Así, la petición de Charles toca el trauma de Merricat; pues, como afirma Esther Muñoz-Gonzáles en su artículo ‘Food Symbolism and Traumatic Confinement in We Have Always Lived in the Castle’: “La situación de impotencia de Merricat, su sentimiento de no pertenencia y de ser rechazada por su familia se pueden inferir claramente a través de los rituales sociales que rodean la comida” (p.83). Esta activación del trauma que Merricat oculta bajo su coraza de magia y hechicería genera una escena de ensoñación, en la que Merricat nos muestra sus deseos de amor y aceptación:
-...hay que comprar un libro para Mary Katherine. Lucy, no crees que Mary Katherine necesita un libro nuevo?
-Mary Katherine debería tener todo lo que quiera, cariño. Nuestra hija más querida debe tener cualquier cosa que desee.
-Constance, tu hermana no tiene mantequilla. Pásasela, por favor.
-Mary Katherine, te queremos.
-Nunca se te castigará. Lucy, tú debes velar porque nunca se castigue a Mary Katherine, nuestra hija más querida.
-Mary Katherine nunca daría motivos para ser castigada, no será necesario.

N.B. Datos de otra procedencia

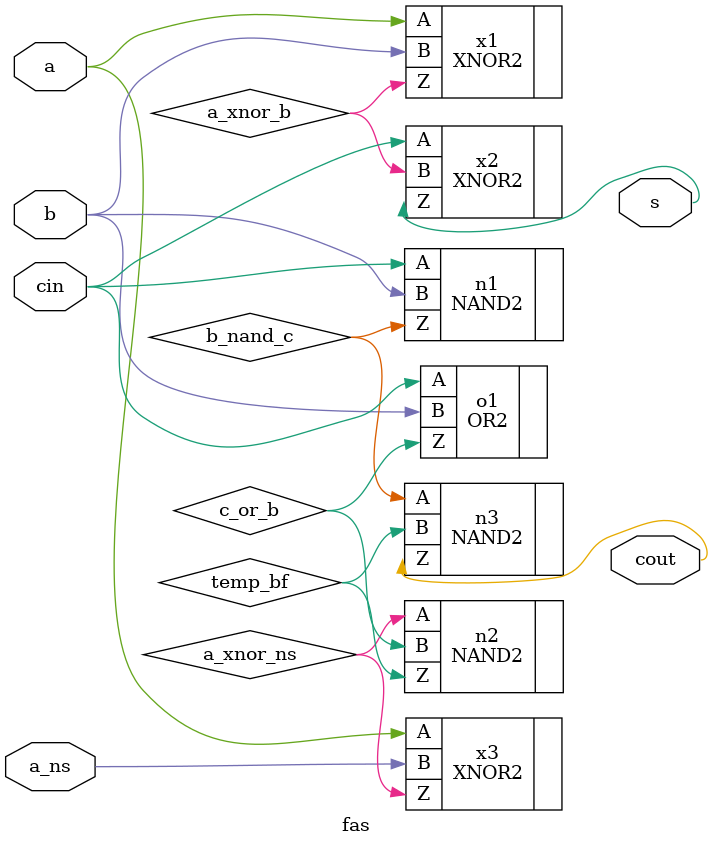
<source format=sv>
module fas (
    input logic a,           // Input bit a
    input logic b,           // Input bit b
    input logic cin,         // Carry in
    input logic a_ns,        // A_nS (add/not subtract) control
    output logic s,          // Output S
    output logic cout        // Carry out
);

parameter Tpdlh = 1;
parameter Tpdhl = 1;

logic a_xnor_b , a_xnor_ns , c_or_b , b_nand_c , temp_bf , temp_f;

XNOR2 #(7,7) x1(.Z(a_xnor_b),.B(b),.A(a));

XNOR2 #(7,7) x2(.Z(s),.B(a_xnor_b),.A(cin));


XNOR2 #(7,7) x3(.Z(a_xnor_ns),.B(a_ns),.A(a));

OR2 #(6,6) o1(.Z(c_or_b) , .B(b) , .A(cin));

NAND2 #(8,8) n2(.Z(temp_bf),.B(c_or_b),.A(a_xnor_ns));

NAND2 #(8,8) n1(.Z(b_nand_c),.B(b),.A(cin));

NAND2 #(8,8) n3(.Z(cout),.B(temp_bf),.A(b_nand_c));

endmodule

</source>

-Lucy, he oído hablar de niños desobedientes a los que envían a la cama sin cenar como castigo. Eso nunca debe sucederle a nuestra Mary Katherine.
-Estoy de acuerdo, querido. Mary Katherine nunca debe ser castigada. Y nunca debe irse a la cama sin cenar. Mary Katherine nunca hará nada que merezca castigo.
-Nuestra querida, nuestra adorada Mary Katherine necesita cuidados y cariño. Thomas, dale a tu hermana tu cena; todavía tiene hambre.
-Dorothy, Julian. Poneos de pie cuando se levante nuestra hija.
-Inclinaos ante nuestra adorada Mary Katherine.
Según declaraciones de Jackson en A rather haunted life, tanto la novela como su obra entera abarcan como temática principal el miedo: “escribo sobre el miedo en sí mismo, sobre el miedo a una misma, el miedo y la culpa y su destrucción de la identidad” (p.426). De manera que Siempre hemos vivido en el castillo es una radiografía del miedo de una familia convertido en trauma: miedo al mundo exterior o a la propia maldad, miedo a que la vida cambie o a que, por el contrario, se acabe sin haberse realizado.
“Siempre me ha gustado (y existe la oposición: el amor) usar el miedo, tomarlo, comprenderlo y hacerlo funcionar y consolidar una situación que me daba miedo, tomarla en su totalidad y trabajar a partir de ahí” (p. 126). Así pues, al leer Siempre hemos vivido en el castillo, asistimos hipnotizados a una historia tanto de miedo como de amor, que se equilibra al tratarse no del asesinato de una familia a mano de una de sus hijas, sino de la muerte del orden patriarcal en un hogar y la creación de un mundo extraño y femenino que, parafraseando a Jackson, se deleita en el temor.